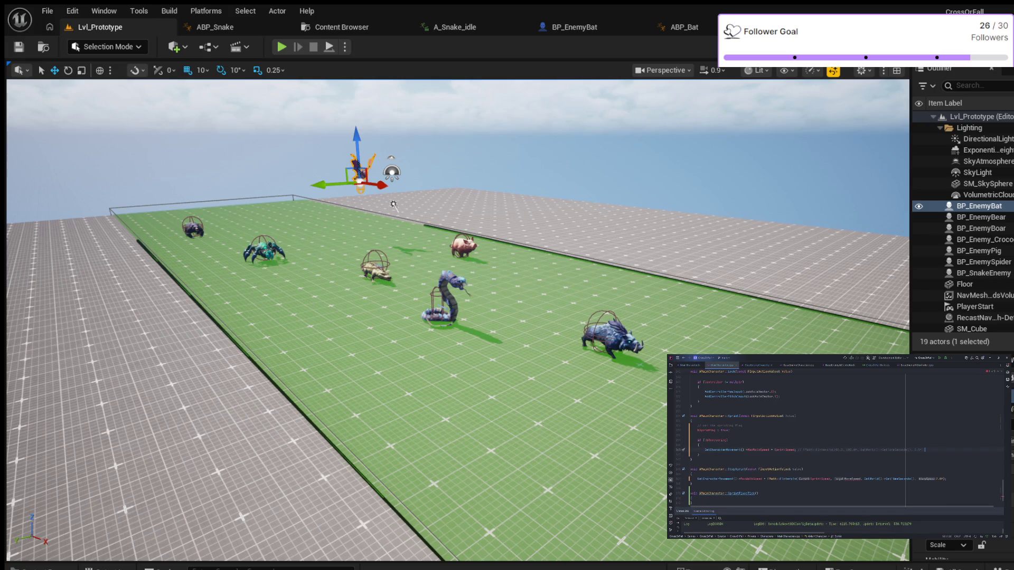
pyautogui.press('Return')
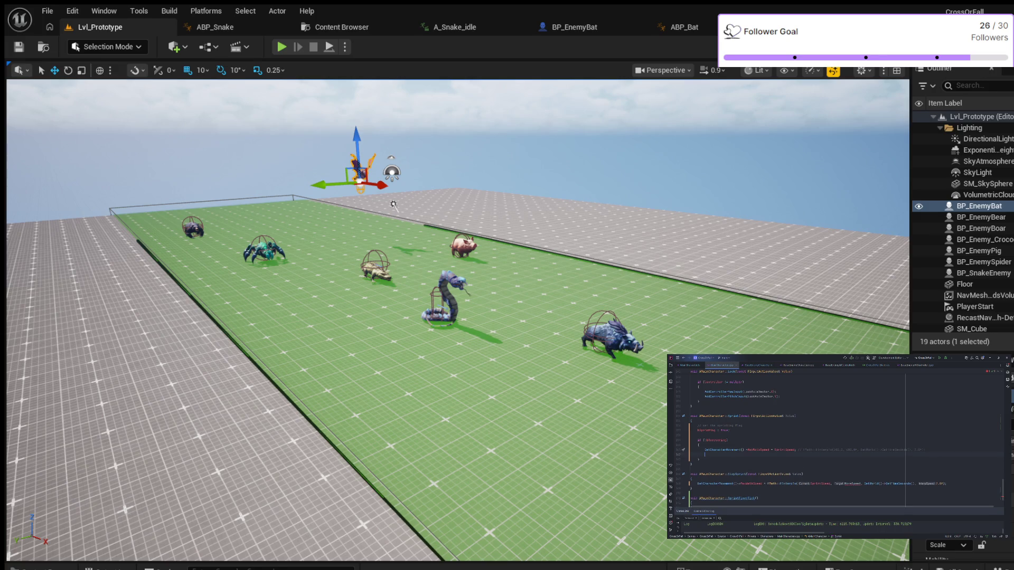
pyautogui.press('Return')
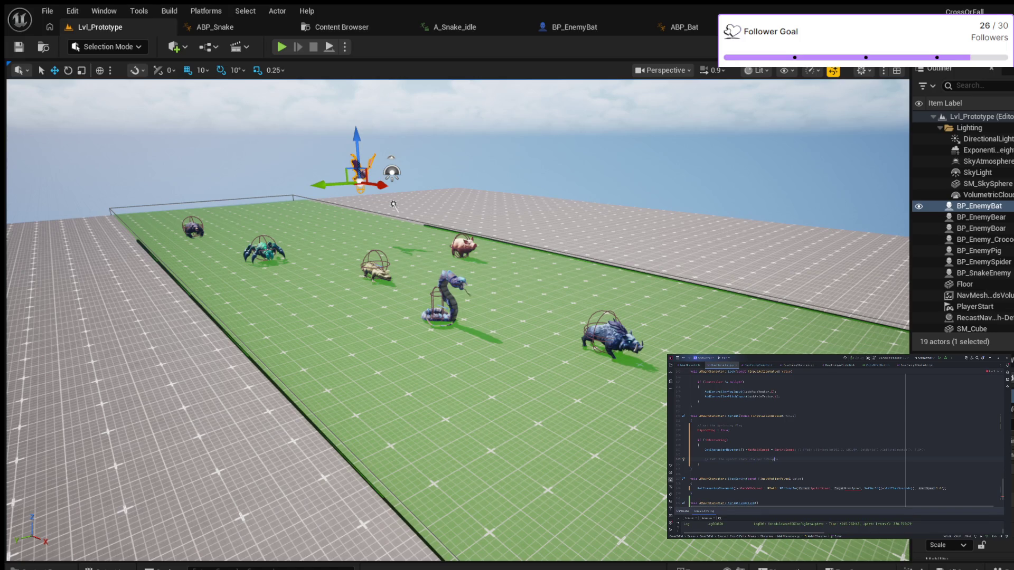
# Add InSprintStateChanged.Broadcast(true) under the comment in StartSprint's if block
pyautogui.press('Return')
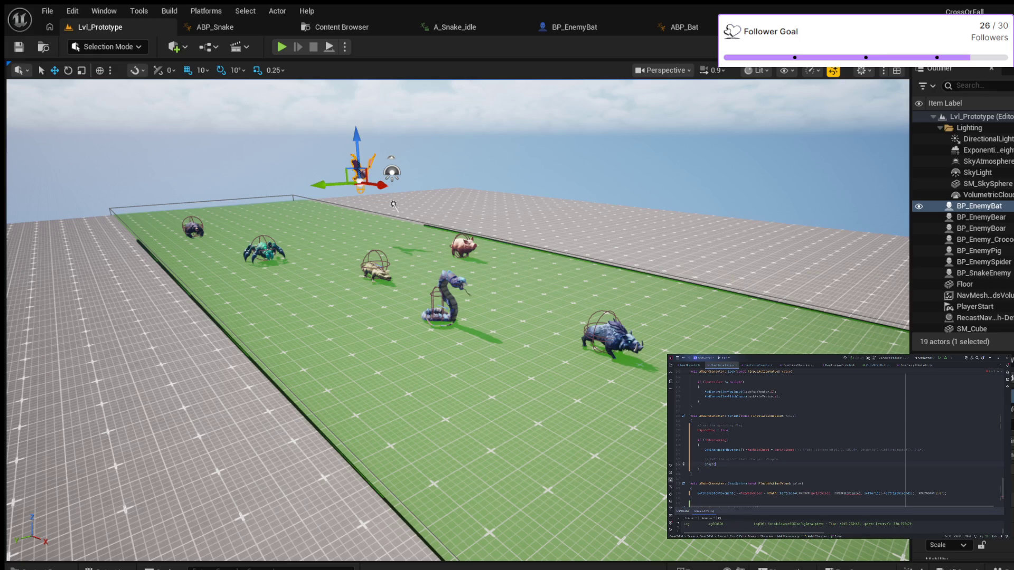
pyautogui.press('Tab')
pyautogui.write('.Broadcast(')
pyautogui.write('true);')
pyautogui.scroll(-1, 833, 438)
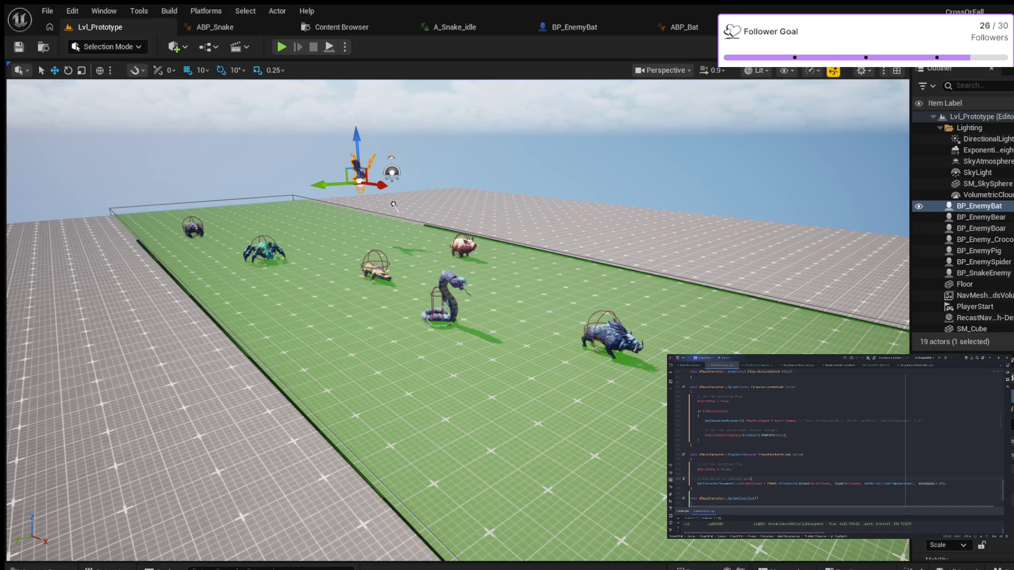
# Below the recovery comment in StopSprint, add an if (!bRecovering) condition with an opening brace
pyautogui.press('Return')
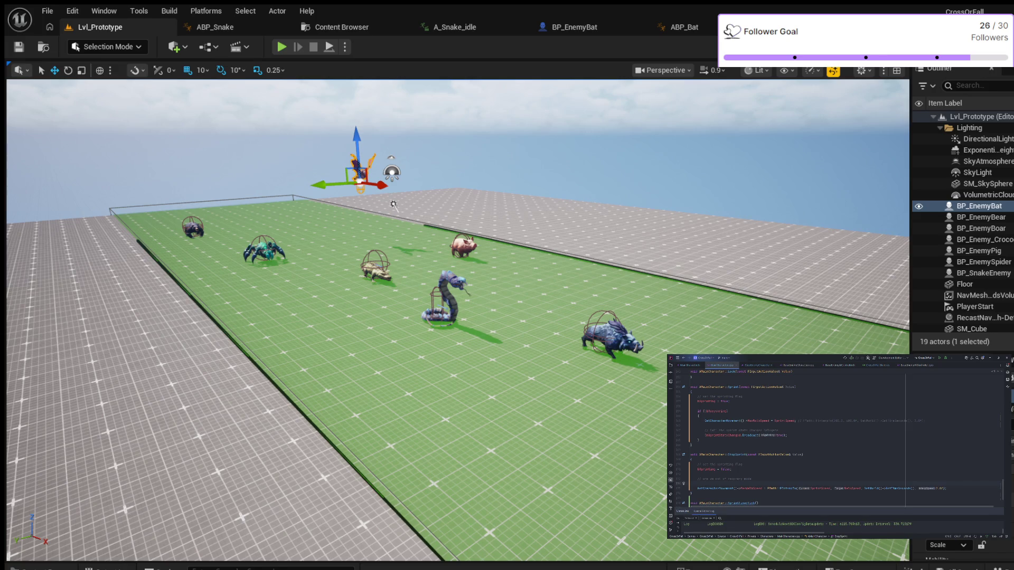
pyautogui.write('if (!bRecovering)')
pyautogui.press('Tab')
pyautogui.press('Return')
pyautogui.write('{')
pyautogui.press('Return')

--- --- ---

PROBLEM STATEMENT:
Write out exactly the lines from the line that contains "pyautogui.scroll(-1, 833, 438)" through the end of the material, including both ends. No pictures belong in the copy.

RESPONSE BOX:
pyautogui.scroll(-1, 833, 438)
# Below the recovery comment in StopSprint, add an if (!bRecovering) condition with an opening brace
pyautogui.press('Return')
pyautogui.write('if (!bRecovering)')
pyautogui.press('Tab')
pyautogui.press('Return')
pyautogui.write('{')
pyautogui.press('Return')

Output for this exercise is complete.